### To-do item
Beneath this task are records; count the lines among them that contain the word "abgeschlossener" and answer with the number only.

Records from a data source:
+-------+
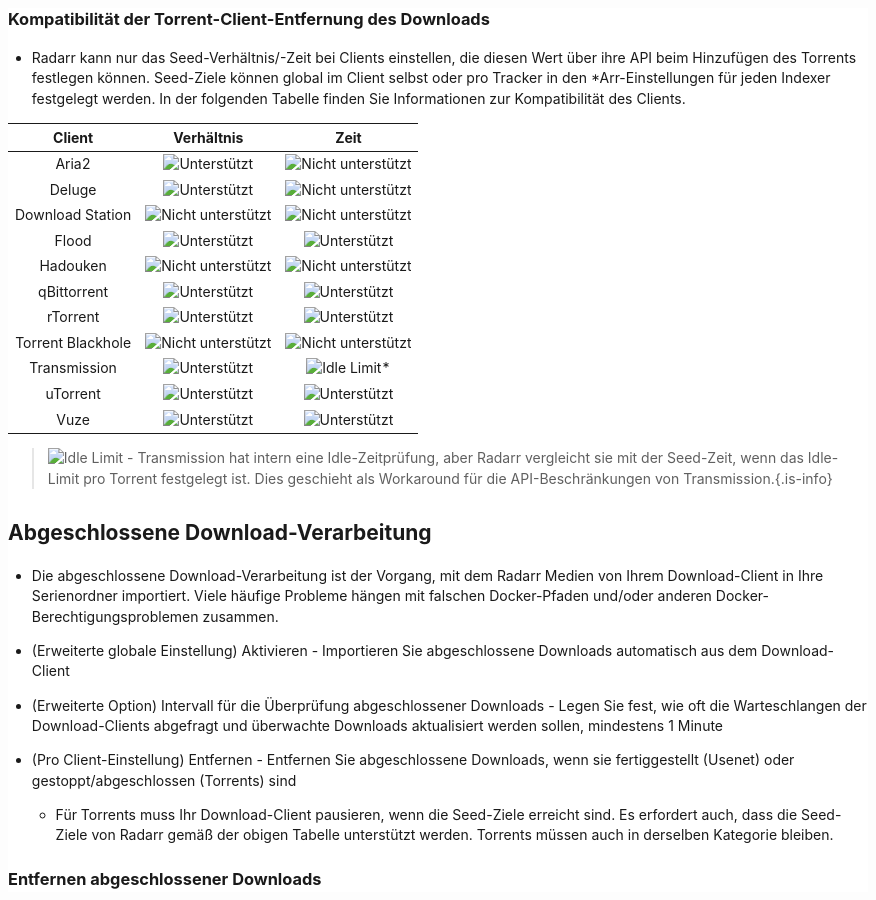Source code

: ### Kompatibilität der Torrent-Client-Entfernung des Downloads

- Radarr kann nur das Seed-Verhältnis/-Zeit bei Clients einstellen, die diesen Wert über ihre API beim Hinzufügen des Torrents festlegen können. Seed-Ziele können global im Client selbst oder pro Tracker in den \*Arr-Einstellungen für jeden Indexer festgelegt werden. In der folgenden Tabelle finden Sie Informationen zur Kompatibilität des Clients.

|      Client       |                                Verhältnis                                |                                    Zeit                                    |
| :---------------: | :---------------------------------------------------------------------: | :------------------------------------------------------------------------: |
|       Aria2       |   ![Unterstützt](https://img.shields.io/badge/Unterstützt-Ja-success)   |    ![Nicht unterstützt](https://img.shields.io/badge/Unterstützt-Nein-kritisch)    |
|      Deluge       |   ![Unterstützt](https://img.shields.io/badge/Unterstützt-Ja-success)   |    ![Nicht unterstützt](https://img.shields.io/badge/Unterstützt-Nein-kritisch)    |
| Download Station  | ![Nicht unterstützt](https://img.shields.io/badge/Unterstützt-Nein-kritisch) |    ![Nicht unterstützt](https://img.shields.io/badge/Unterstützt-Nein-kritisch)    |
|       Flood       |   ![Unterstützt](https://img.shields.io/badge/Unterstützt-Ja-success)   |      ![Unterstützt](https://img.shields.io/badge/Unterstützt-Ja-success)      |
|     Hadouken      | ![Nicht unterstützt](https://img.shields.io/badge/Unterstützt-Nein-kritisch) |    ![Nicht unterstützt](https://img.shields.io/badge/Unterstützt-Nein-kritisch)    |
|    qBittorrent    |   ![Unterstützt](https://img.shields.io/badge/Unterstützt-Ja-success)   |      ![Unterstützt](https://img.shields.io/badge/Unterstützt-Ja-success)      |
|     rTorrent      |   ![Unterstützt](https://img.shields.io/badge/Unterstützt-Ja-success)   |      ![Unterstützt](https://img.shields.io/badge/Unterstützt-Ja-success)      |
| Torrent Blackhole | ![Nicht unterstützt](https://img.shields.io/badge/Unterstützt-Nein-kritisch) |    ![Nicht unterstützt](https://img.shields.io/badge/Unterstützt-Nein-kritisch)    |
|   Transmission    |   ![Unterstützt](https://img.shields.io/badge/Unterstützt-Ja-success)   | ![Idle Limit](https://img.shields.io/badge/Unterstützt-Idle%20Limit*-blue)\* |
|     uTorrent      |   ![Unterstützt](https://img.shields.io/badge/Unterstützt-Ja-success)   |      ![Unterstützt](https://img.shields.io/badge/Unterstützt-Ja-success)      |
|       Vuze        |   ![Unterstützt](https://img.shields.io/badge/Unterstützt-Ja-success)   |      ![Unterstützt](https://img.shields.io/badge/Unterstützt-Ja-success)      |

> ![Idle Limit](https://img.shields.io/badge/Unterstützt-Idle%20Limit*-blue) - Transmission hat intern eine Idle-Zeitprüfung, aber Radarr vergleicht sie mit der Seed-Zeit, wenn das Idle-Limit pro Torrent festgelegt ist. Dies geschieht als Workaround für die API-Beschränkungen von Transmission.{.is-info}

## Abgeschlossene Download-Verarbeitung

- Die abgeschlossene Download-Verarbeitung ist der Vorgang, mit dem Radarr Medien von Ihrem Download-Client in Ihre Serienordner importiert. Viele häufige Probleme hängen mit falschen Docker-Pfaden und/oder anderen Docker-Berechtigungsproblemen zusammen.

- (Erweiterte globale Einstellung) Aktivieren - Importieren Sie abgeschlossene Downloads automatisch aus dem Download-Client
- (Erweiterte Option) Intervall für die Überprüfung abgeschlossener Downloads - Legen Sie fest, wie oft die Warteschlangen der Download-Clients abgefragt und überwachte Downloads aktualisiert werden sollen, mindestens 1 Minute
- (Pro Client-Einstellung) Entfernen - Entfernen Sie abgeschlossene Downloads, wenn sie fertiggestellt (Usenet) oder gestoppt/abgeschlossen (Torrents) sind
  - Für Torrents muss Ihr Download-Client pausieren, wenn die Seed-Ziele erreicht sind. Es erfordert auch, dass die Seed-Ziele von Radarr gemäß der obigen Tabelle unterstützt werden. Torrents müssen auch in derselben Kategorie bleiben.

### Entfernen abgeschlossener Downloads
+-------+
### Result
2